From the first line to the last, retype the listing without any alteration.

**RECORDS FOR THIS TASK**:
==================================================

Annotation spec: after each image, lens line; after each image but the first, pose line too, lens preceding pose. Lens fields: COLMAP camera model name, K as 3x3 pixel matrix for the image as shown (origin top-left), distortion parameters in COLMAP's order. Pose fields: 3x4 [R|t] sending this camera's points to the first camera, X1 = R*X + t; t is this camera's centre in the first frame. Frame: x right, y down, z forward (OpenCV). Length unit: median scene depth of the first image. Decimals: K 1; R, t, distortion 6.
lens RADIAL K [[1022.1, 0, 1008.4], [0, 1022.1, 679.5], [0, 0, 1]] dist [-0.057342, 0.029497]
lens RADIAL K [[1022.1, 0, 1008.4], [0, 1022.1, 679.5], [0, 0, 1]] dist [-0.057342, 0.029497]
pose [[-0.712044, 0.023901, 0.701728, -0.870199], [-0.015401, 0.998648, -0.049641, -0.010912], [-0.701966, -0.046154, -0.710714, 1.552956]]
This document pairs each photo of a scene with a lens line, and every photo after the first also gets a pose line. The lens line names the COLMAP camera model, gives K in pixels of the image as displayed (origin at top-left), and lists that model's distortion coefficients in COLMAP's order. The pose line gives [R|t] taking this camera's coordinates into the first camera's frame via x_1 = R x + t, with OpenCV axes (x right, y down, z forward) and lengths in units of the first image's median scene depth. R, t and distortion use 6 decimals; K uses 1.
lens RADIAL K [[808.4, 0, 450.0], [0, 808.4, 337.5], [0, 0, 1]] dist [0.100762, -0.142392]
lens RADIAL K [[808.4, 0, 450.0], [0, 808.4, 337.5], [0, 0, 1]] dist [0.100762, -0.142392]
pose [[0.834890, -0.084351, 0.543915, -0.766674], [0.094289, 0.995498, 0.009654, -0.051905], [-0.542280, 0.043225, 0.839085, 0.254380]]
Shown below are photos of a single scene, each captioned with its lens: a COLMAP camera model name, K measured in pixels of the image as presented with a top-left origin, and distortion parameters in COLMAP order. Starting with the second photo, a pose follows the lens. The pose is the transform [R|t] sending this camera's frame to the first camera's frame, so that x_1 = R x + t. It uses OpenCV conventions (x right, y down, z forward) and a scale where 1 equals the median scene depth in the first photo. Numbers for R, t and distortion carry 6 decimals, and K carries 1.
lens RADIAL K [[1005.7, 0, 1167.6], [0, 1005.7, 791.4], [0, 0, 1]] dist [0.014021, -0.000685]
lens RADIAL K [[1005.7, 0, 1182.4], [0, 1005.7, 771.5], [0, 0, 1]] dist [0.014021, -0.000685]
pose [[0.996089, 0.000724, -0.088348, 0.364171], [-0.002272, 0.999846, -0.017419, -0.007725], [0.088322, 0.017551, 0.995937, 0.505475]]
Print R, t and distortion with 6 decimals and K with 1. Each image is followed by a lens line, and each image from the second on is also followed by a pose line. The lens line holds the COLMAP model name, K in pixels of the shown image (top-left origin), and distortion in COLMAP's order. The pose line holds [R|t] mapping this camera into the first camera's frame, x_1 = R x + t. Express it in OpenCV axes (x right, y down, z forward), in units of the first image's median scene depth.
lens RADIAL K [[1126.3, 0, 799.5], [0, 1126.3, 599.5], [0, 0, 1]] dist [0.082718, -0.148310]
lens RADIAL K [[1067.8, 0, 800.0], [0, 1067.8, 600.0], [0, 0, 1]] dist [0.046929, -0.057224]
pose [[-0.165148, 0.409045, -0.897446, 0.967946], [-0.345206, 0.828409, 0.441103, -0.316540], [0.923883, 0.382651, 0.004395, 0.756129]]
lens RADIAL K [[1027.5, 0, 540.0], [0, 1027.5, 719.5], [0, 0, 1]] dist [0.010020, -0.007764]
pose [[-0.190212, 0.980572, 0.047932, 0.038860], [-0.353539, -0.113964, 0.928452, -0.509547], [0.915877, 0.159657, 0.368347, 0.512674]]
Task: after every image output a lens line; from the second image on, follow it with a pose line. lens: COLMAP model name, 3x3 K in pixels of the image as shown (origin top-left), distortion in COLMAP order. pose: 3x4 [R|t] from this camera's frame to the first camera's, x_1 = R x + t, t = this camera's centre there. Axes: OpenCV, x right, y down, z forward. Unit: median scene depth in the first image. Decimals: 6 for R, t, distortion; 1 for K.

==================================================

**COMPLETED EXERCISE**:
Annotation spec: after each image, lens line; after each image but the first, pose line too, lens preceding pose. Lens fields: COLMAP camera model name, K as 3x3 pixel matrix for the image as shown (origin top-left), distortion parameters in COLMAP's order. Pose fields: 3x4 [R|t] sending this camera's points to the first camera, X1 = R*X + t; t is this camera's centre in the first frame. Frame: x right, y down, z forward (OpenCV). Length unit: median scene depth of the first image. Decimals: K 1; R, t, distortion 6.
lens RADIAL K [[1022.1, 0, 1008.4], [0, 1022.1, 679.5], [0, 0, 1]] dist [-0.057342, 0.029497]
lens RADIAL K [[1022.1, 0, 1008.4], [0, 1022.1, 679.5], [0, 0, 1]] dist [-0.057342, 0.029497]
pose [[-0.712044, 0.023901, 0.701728, -0.870199], [-0.015401, 0.998648, -0.049641, -0.010912], [-0.701966, -0.046154, -0.710714, 1.552956]]
This document pairs each photo of a scene with a lens line, and every photo after the first also gets a pose line. The lens line names the COLMAP camera model, gives K in pixels of the image as displayed (origin at top-left), and lists that model's distortion coefficients in COLMAP's order. The pose line gives [R|t] taking this camera's coordinates into the first camera's frame via x_1 = R x + t, with OpenCV axes (x right, y down, z forward) and lengths in units of the first image's median scene depth. R, t and distortion use 6 decimals; K uses 1.
lens RADIAL K [[808.4, 0, 450.0], [0, 808.4, 337.5], [0, 0, 1]] dist [0.100762, -0.142392]
lens RADIAL K [[808.4, 0, 450.0], [0, 808.4, 337.5], [0, 0, 1]] dist [0.100762, -0.142392]
pose [[0.834890, -0.084351, 0.543915, -0.766674], [0.094289, 0.995498, 0.009654, -0.051905], [-0.542280, 0.043225, 0.839085, 0.254380]]
Shown below are photos of a single scene, each captioned with its lens: a COLMAP camera model name, K measured in pixels of the image as presented with a top-left origin, and distortion parameters in COLMAP order. Starting with the second photo, a pose follows the lens. The pose is the transform [R|t] sending this camera's frame to the first camera's frame, so that x_1 = R x + t. It uses OpenCV conventions (x right, y down, z forward) and a scale where 1 equals the median scene depth in the first photo. Numbers for R, t and distortion carry 6 decimals, and K carries 1.
lens RADIAL K [[1005.7, 0, 1167.6], [0, 1005.7, 791.4], [0, 0, 1]] dist [0.014021, -0.000685]
lens RADIAL K [[1005.7, 0, 1182.4], [0, 1005.7, 771.5], [0, 0, 1]] dist [0.014021, -0.000685]
pose [[0.996089, 0.000724, -0.088348, 0.364171], [-0.002272, 0.999846, -0.017419, -0.007725], [0.088322, 0.017551, 0.995937, 0.505475]]
Print R, t and distortion with 6 decimals and K with 1. Each image is followed by a lens line, and each image from the second on is also followed by a pose line. The lens line holds the COLMAP model name, K in pixels of the shown image (top-left origin), and distortion in COLMAP's order. The pose line holds [R|t] mapping this camera into the first camera's frame, x_1 = R x + t. Express it in OpenCV axes (x right, y down, z forward), in units of the first image's median scene depth.
lens RADIAL K [[1126.3, 0, 799.5], [0, 1126.3, 599.5], [0, 0, 1]] dist [0.082718, -0.148310]
lens RADIAL K [[1067.8, 0, 800.0], [0, 1067.8, 600.0], [0, 0, 1]] dist [0.046929, -0.057224]
pose [[-0.165148, 0.409045, -0.897446, 0.967946], [-0.345206, 0.828409, 0.441103, -0.316540], [0.923883, 0.382651, 0.004395, 0.756129]]
lens RADIAL K [[1027.5, 0, 540.0], [0, 1027.5, 719.5], [0, 0, 1]] dist [0.010020, -0.007764]
pose [[-0.190212, 0.980572, 0.047932, 0.038860], [-0.353539, -0.113964, 0.928452, -0.509547], [0.915877, 0.159657, 0.368347, 0.512674]]
Task: after every image output a lens line; from the second image on, follow it with a pose line. lens: COLMAP model name, 3x3 K in pixels of the image as shown (origin top-left), distortion in COLMAP order. pose: 3x4 [R|t] from this camera's frame to the first camera's, x_1 = R x + t, t = this camera's centre there. Axes: OpenCV, x right, y down, z forward. Unit: median scene depth in the first image. Decimals: 6 for R, t, distortion; 1 for K.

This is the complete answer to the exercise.